What this means is that when our humanity is deeply challenged, we must show up as the full, beautiful, and loving humans that we are. And sometimes, that has to entail creating moments for joy regardless of what’s going on around us. 

I can’t think of a better time than this week of Sukkot to lean deeply into this message. On Sukkot, we are told to dwell (eat, hang out, and if possible, sleep) in sukkot, or huts which commemorate the temporary shelters the Israelites lived in as they wandered through the desert after leaving Egypt. But the Torah also says,

“You shall rejoice in your festival … and you shall have nothing but joy.“ (Deuteronomy  16:14-15).

Joy is such a central part to Sukkot that it even goes by another name, Z’man Simchateinu, “The Season of our Rejoicing.” So, unless one is really into glamping (which I am, actually…), how is this holiday supposed to help us feel joy? And what are we celebrating exactly?

Sukkot is a holiday of rejoicing, but many may not realize that it’s about rejoicing amidst our vulnerability. More than anything, Sukkot is a festival that commemorates a period of wandering. It asks us to reenact that in-between place of knowing where we came from (or fled from) and where we’d like to be (and may soon arrive at), but not sure how long the present moment of the unknown will last or what it will consist of. 

Sukkot (the huts) are made to help us embody this message by exposing us to the outside world (a “kosher” sukkah must allow us to see the stars in the sky at night, so the “roofing” which usually consists of scattered bamboo shoots, branches or corn stalks, can’t totally protect us from the rain, sun, or even bird poop). The sides are usually made with a tarp or strung pieces of cloth. They are not meant to be comfortable fortresses, let alone a real home.  

On Sukkot we literally embody the temporary nature of things and remember that we are often susceptible to the elements, which may not seem so fun when it rains or is windy. We also observe the holiday with joyful prayers (accompanied by shaking a sweet smelling plant/fruit combo called a lulav and etrog), songs, and festive meals. Additionally, it is a custom to invite guests to our sukkot each day. On Sukkot, we practice facing the world openly, but together.

Sukkot

If Rosh Hashanah and Yom Kippur ask us to move inward and examine our internal lives, Sukkot asks us to shift our gaze outward.

We may not always like what we see, and we may be forced to see difficult things anew each day, but we can resolve to do so with our own humanity intact by living out our values, being in community, deepening our relationships, and finding moments to celebrate what is good in our lives. And sometimes, the outside world is breathtakingly gorgeous and we should let Mother Earth do her own healing work on us, too. 

So, should we seek joy amidst our vulnerability? Absolutely. It’s our right. Can we? It’s hard, but it’s definitely possible. How should we try? By being realistic about the world we live in and still showing up as human beings, together. 

We don’t need to eat every meal in a sukkah to be able to do this, nor do we have to celebrate this week with Jews alone, but what if we tried to spend each day this week creating a moment for joy, relief or celebration for other people?

Aim: The Sukkot piece names several ways we can keep our humanity intact while facing difficult things. List every one. The entries below are unrelated to the Sukkot piece and are provided as separate material.

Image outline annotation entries

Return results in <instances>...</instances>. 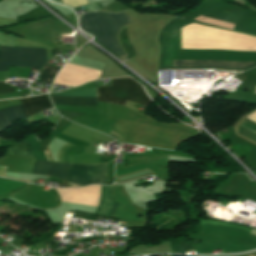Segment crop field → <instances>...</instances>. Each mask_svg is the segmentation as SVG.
Instances as JSON below:
<instances>
[{"mask_svg": "<svg viewBox=\"0 0 256 256\" xmlns=\"http://www.w3.org/2000/svg\"><path fill=\"white\" fill-rule=\"evenodd\" d=\"M62 2L72 7L88 3L87 0H62Z\"/></svg>", "mask_w": 256, "mask_h": 256, "instance_id": "crop-field-9", "label": "crop field"}, {"mask_svg": "<svg viewBox=\"0 0 256 256\" xmlns=\"http://www.w3.org/2000/svg\"><path fill=\"white\" fill-rule=\"evenodd\" d=\"M126 100L141 106L152 102L143 88L131 78L111 79V86L97 87V102L123 106Z\"/></svg>", "mask_w": 256, "mask_h": 256, "instance_id": "crop-field-2", "label": "crop field"}, {"mask_svg": "<svg viewBox=\"0 0 256 256\" xmlns=\"http://www.w3.org/2000/svg\"><path fill=\"white\" fill-rule=\"evenodd\" d=\"M26 117L51 109L46 95L20 100ZM22 106H15L0 110V132L10 127L12 121L26 118Z\"/></svg>", "mask_w": 256, "mask_h": 256, "instance_id": "crop-field-5", "label": "crop field"}, {"mask_svg": "<svg viewBox=\"0 0 256 256\" xmlns=\"http://www.w3.org/2000/svg\"><path fill=\"white\" fill-rule=\"evenodd\" d=\"M55 95H67V96L96 98V88L84 90V91L72 92V93L55 94ZM55 95H50L54 104L96 107V99L67 97V96H55Z\"/></svg>", "mask_w": 256, "mask_h": 256, "instance_id": "crop-field-7", "label": "crop field"}, {"mask_svg": "<svg viewBox=\"0 0 256 256\" xmlns=\"http://www.w3.org/2000/svg\"><path fill=\"white\" fill-rule=\"evenodd\" d=\"M80 28L95 35L97 41L115 52L118 56L124 54L116 42L117 30L131 23L126 12L120 14L91 12L83 14L79 19Z\"/></svg>", "mask_w": 256, "mask_h": 256, "instance_id": "crop-field-1", "label": "crop field"}, {"mask_svg": "<svg viewBox=\"0 0 256 256\" xmlns=\"http://www.w3.org/2000/svg\"><path fill=\"white\" fill-rule=\"evenodd\" d=\"M256 62L223 60V59H199V58H175L174 67H221V68H246Z\"/></svg>", "mask_w": 256, "mask_h": 256, "instance_id": "crop-field-6", "label": "crop field"}, {"mask_svg": "<svg viewBox=\"0 0 256 256\" xmlns=\"http://www.w3.org/2000/svg\"><path fill=\"white\" fill-rule=\"evenodd\" d=\"M0 93H13V88L8 87L4 82H0Z\"/></svg>", "mask_w": 256, "mask_h": 256, "instance_id": "crop-field-10", "label": "crop field"}, {"mask_svg": "<svg viewBox=\"0 0 256 256\" xmlns=\"http://www.w3.org/2000/svg\"><path fill=\"white\" fill-rule=\"evenodd\" d=\"M69 168L70 164L68 163L35 161L32 174H42L68 181ZM69 182L85 186L86 165L71 164Z\"/></svg>", "mask_w": 256, "mask_h": 256, "instance_id": "crop-field-4", "label": "crop field"}, {"mask_svg": "<svg viewBox=\"0 0 256 256\" xmlns=\"http://www.w3.org/2000/svg\"><path fill=\"white\" fill-rule=\"evenodd\" d=\"M59 68L46 64L40 73L39 81L51 83Z\"/></svg>", "mask_w": 256, "mask_h": 256, "instance_id": "crop-field-8", "label": "crop field"}, {"mask_svg": "<svg viewBox=\"0 0 256 256\" xmlns=\"http://www.w3.org/2000/svg\"><path fill=\"white\" fill-rule=\"evenodd\" d=\"M45 62V49L0 46V70H8V66L42 68Z\"/></svg>", "mask_w": 256, "mask_h": 256, "instance_id": "crop-field-3", "label": "crop field"}]
</instances>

Correct output:
- Living out our values
- Being in community
- Deepening our relationships
- Finding moments to celebrate what is good in our lives